New Organizations for Business

Before the Industrial Revolution, most businesses were either sole proprietorships (owned by one person) or partnerships (owned by two or more people). While these business owners were free to make economic decisions, they were also personally responsible for all debts of the business.  New laws that allowed founders to incorporate a business with limited liability protected the owners from personal ruin if a business failed.  This new kind of corporation attracted outside investors who, in return for investing funds, received shares of the business (called shares of stock), could elect directors, and could receive profits (called dividends) according to the number of shares they owned.  

            A large corporation could produce goods more cheaply than small companies. When this happened, smaller businesses competing in the same industry often had to sell themselves to the larger firms or close down.  When a single company controlled nearly all of a market, it enjoyed a monopoly.  Although no company achieved a full monopoly in any major industry, many of the newer industries consolidated into a handful of large firms.

            In Great Britain, the chemical and electrical industries came under the control of large firms, as did shipping and mining overseas.  In the United States, Andrew Carnegie sold his company in 1901 to the American financier J. P. Morgan, who merged it with other steel firms to form the United States Steel Company with 60 percent of the nation's steel-making capacity.  The Ford Motor Company in the 1910s accounted for about half of U.S. auto production, and two firms, General Electric and Westinghouse, dominated the U.S. electrical industry.

            The German form of business combination, the cartel, was somewhat different. The cartel was an association of firms within the same industry. A cartel regulated prices and output in an industry.  Cartels in one country also made agreements with cartels or companies in others.  For example, German steel producers made agreements with steel makers in Britain, France, Belgium, and the U.S., thereby controlling the world's market for steel rails.
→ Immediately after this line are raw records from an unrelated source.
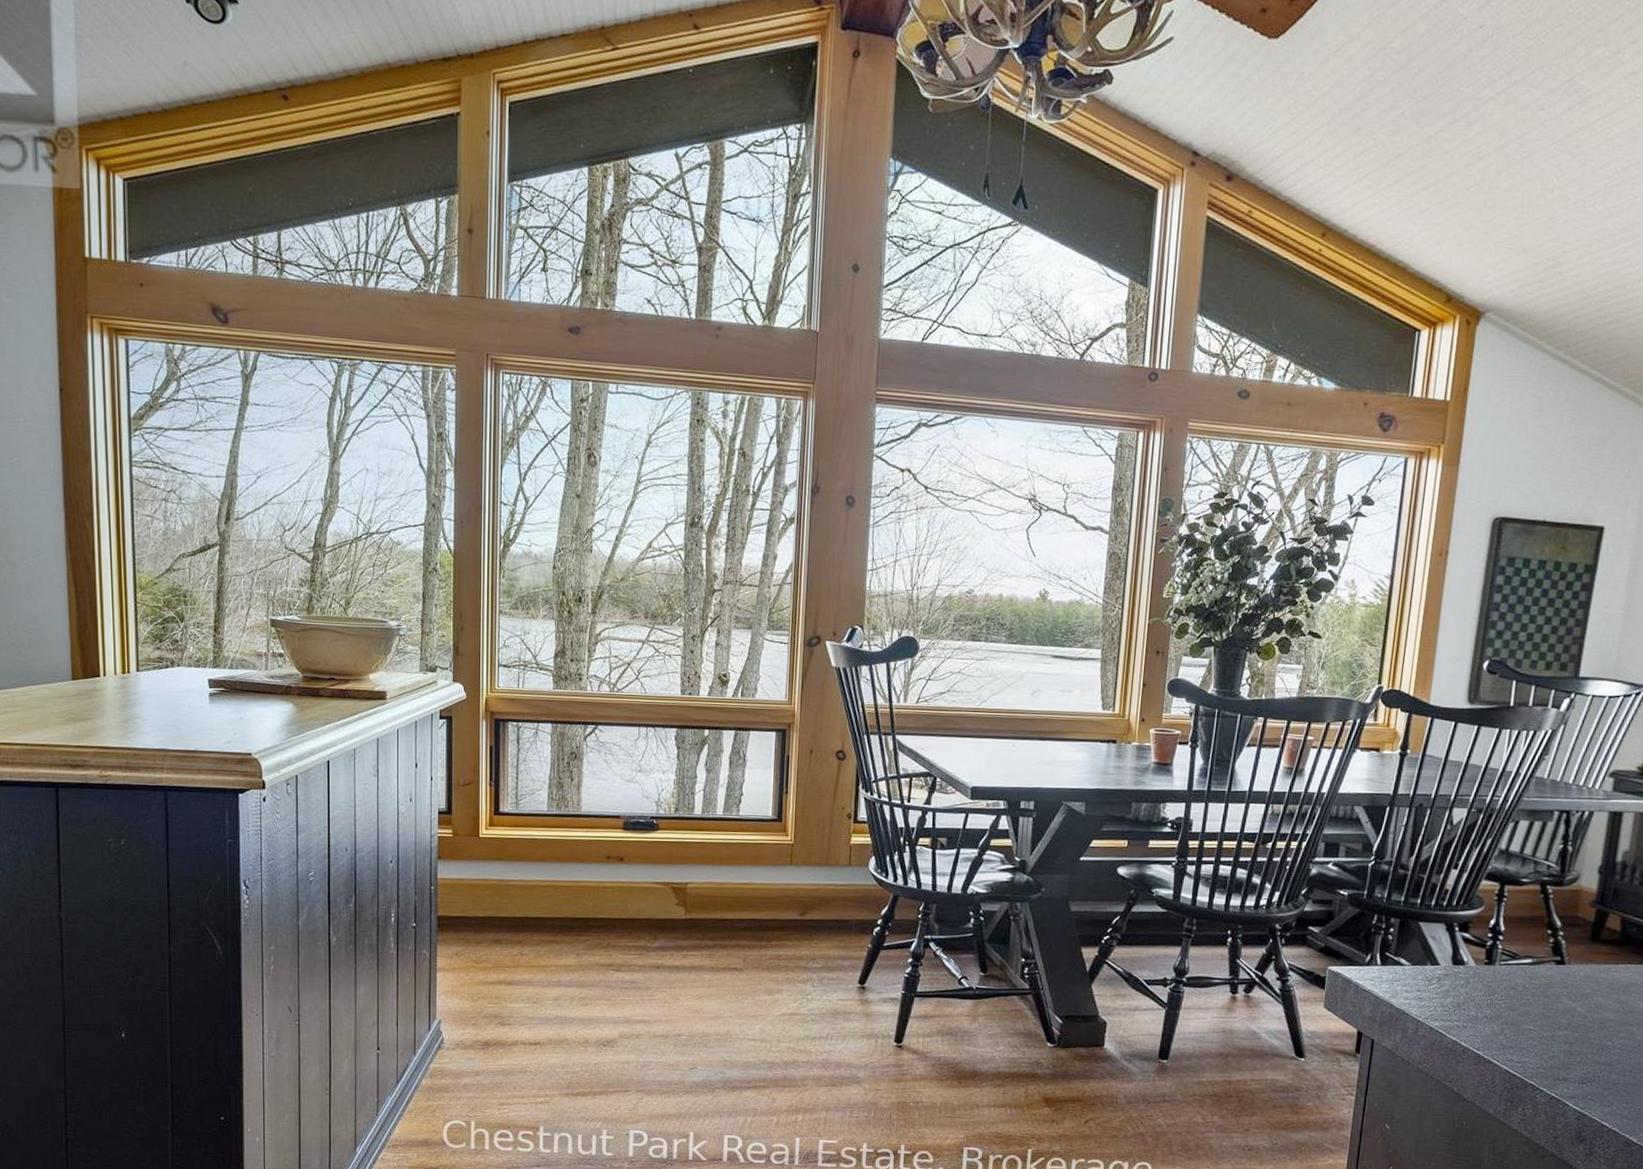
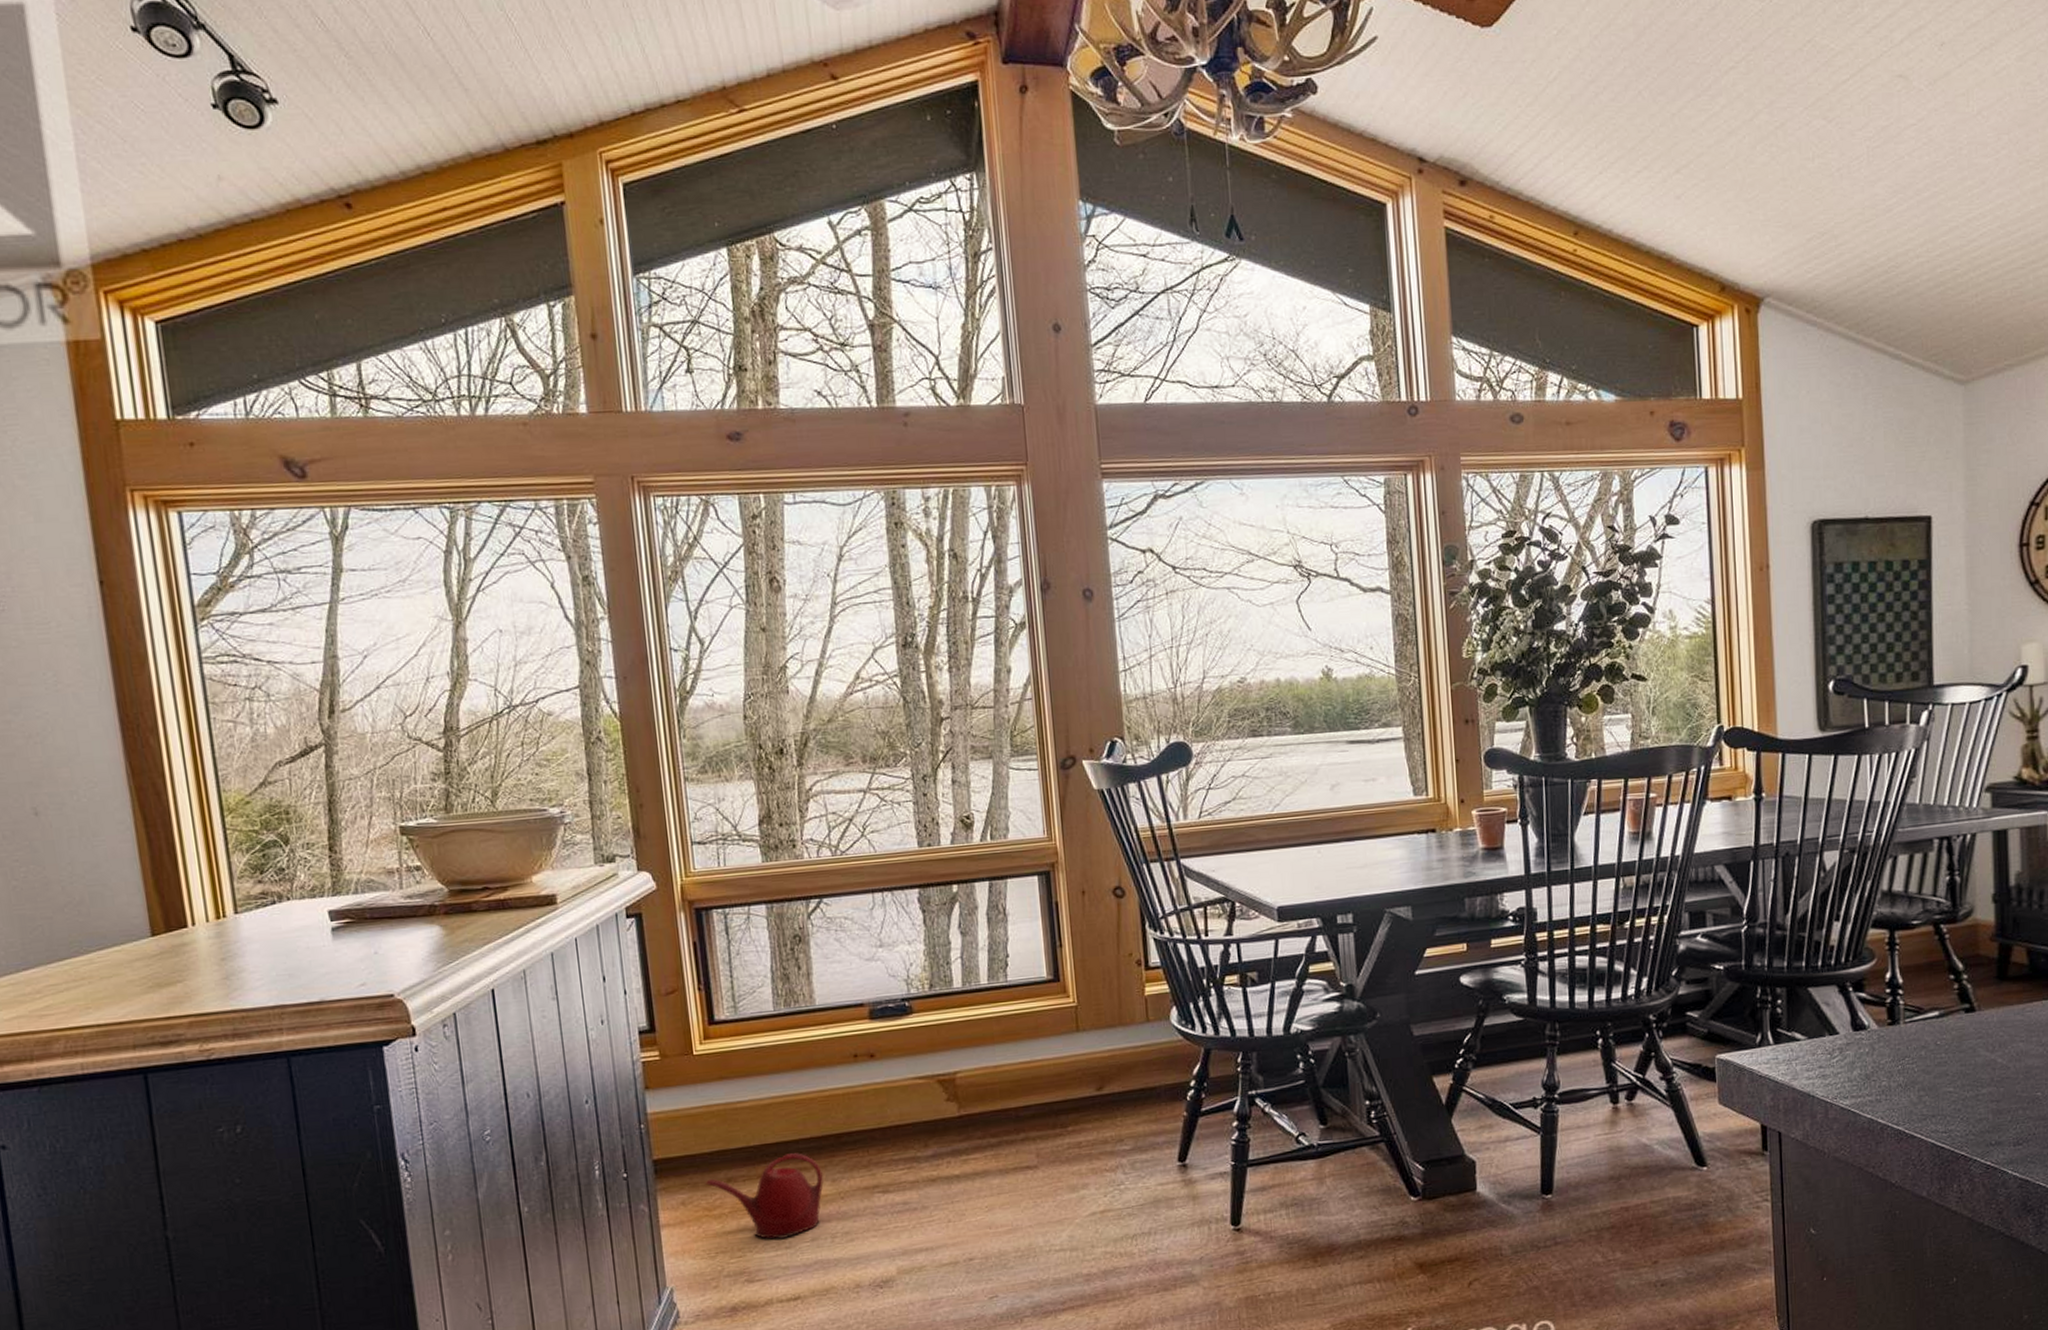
watering can: none [476,928,570,995] -> present [705,1153,824,1240]

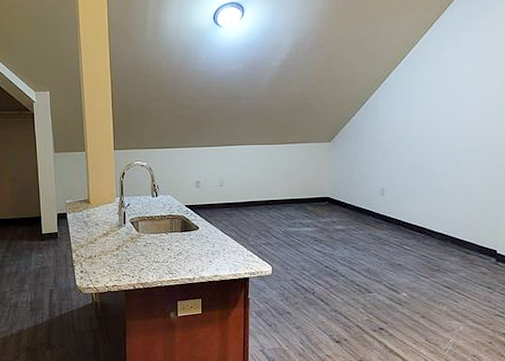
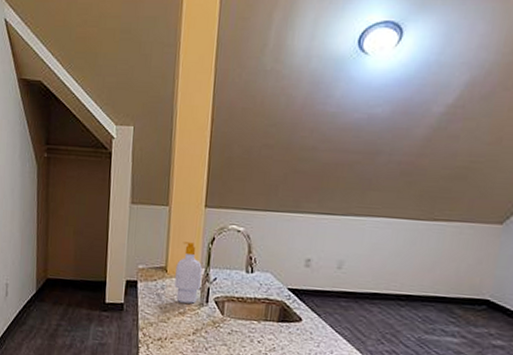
soap bottle: none [97,178,119,226] -> present [174,242,202,304]

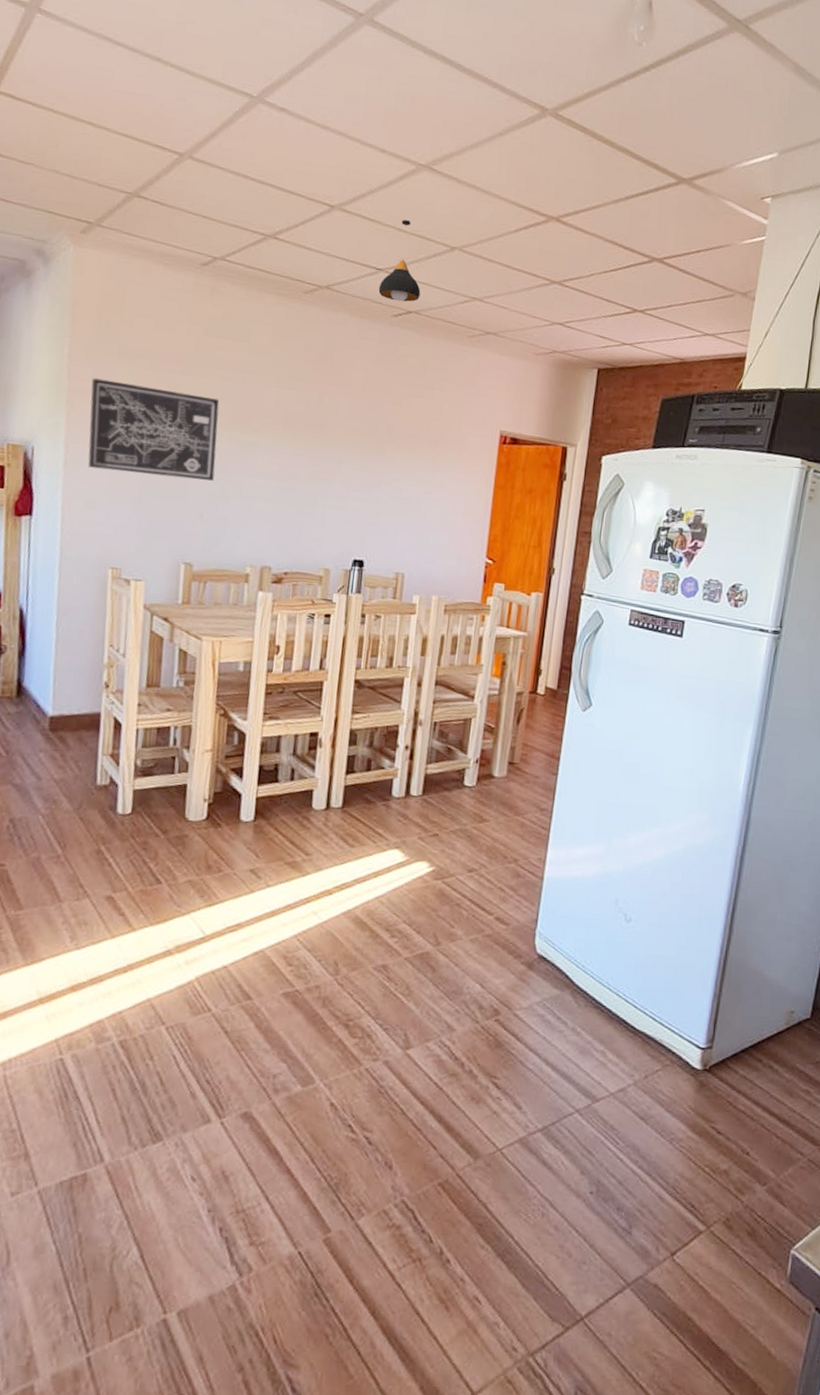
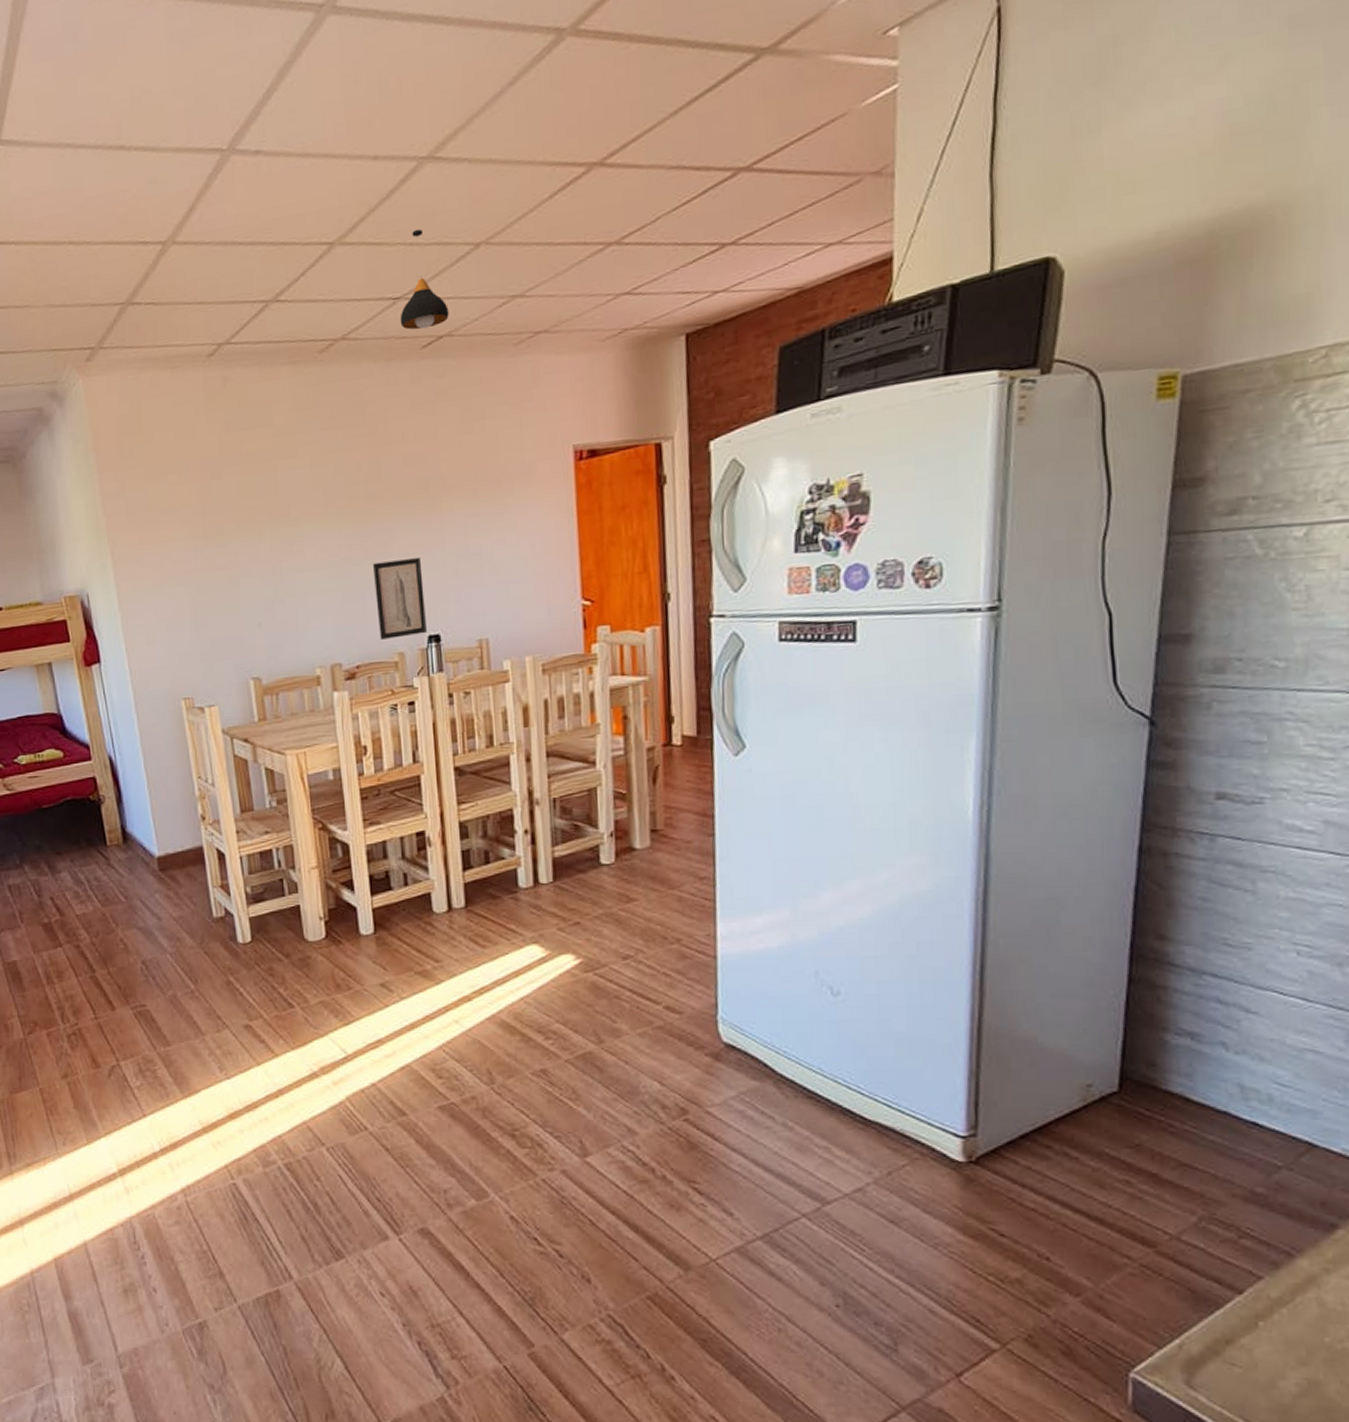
wall art: present [88,378,220,481] -> none [126,497,265,602]
wall art: none [310,485,359,557] -> present [372,558,427,640]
            Business combination was not restricted to newer industry.  Banks and other financial institutions began to consolidate in the late 1800s.  In Britain the number of London banks grew smaller, although their business grew as Britain became the world's leading lender and provider of insurance services.  In Germany after 1871, only four banks controlled the nation's financial business, and in America a single firm, the J. P. Morgan bank, was dominant.[46]

Section 3 Review

IDENTIFY and explain the significance of the following:

George Westinghouse

Andrew Carnegie


Emil Rathenau

Sergei Witte

LOCATE and explain the importance of the following:

Alsace and Lorraine

Ruhr Valley

1.      MAIN IDEA  How did electricity change industry and people's daily lives?

2.      MAIN IDEA  Was there a technological reason for large organizations?

3.      GEOGRAPHY  How did geography and natural resources affect industrialization in France, Germany, and Russia?

4.      WRITING TO EXPLAIN  Imagine that you are Sergei Witte. Prepare a presentation to the Tsar explaining how you would plan to build Russia as an industrial country.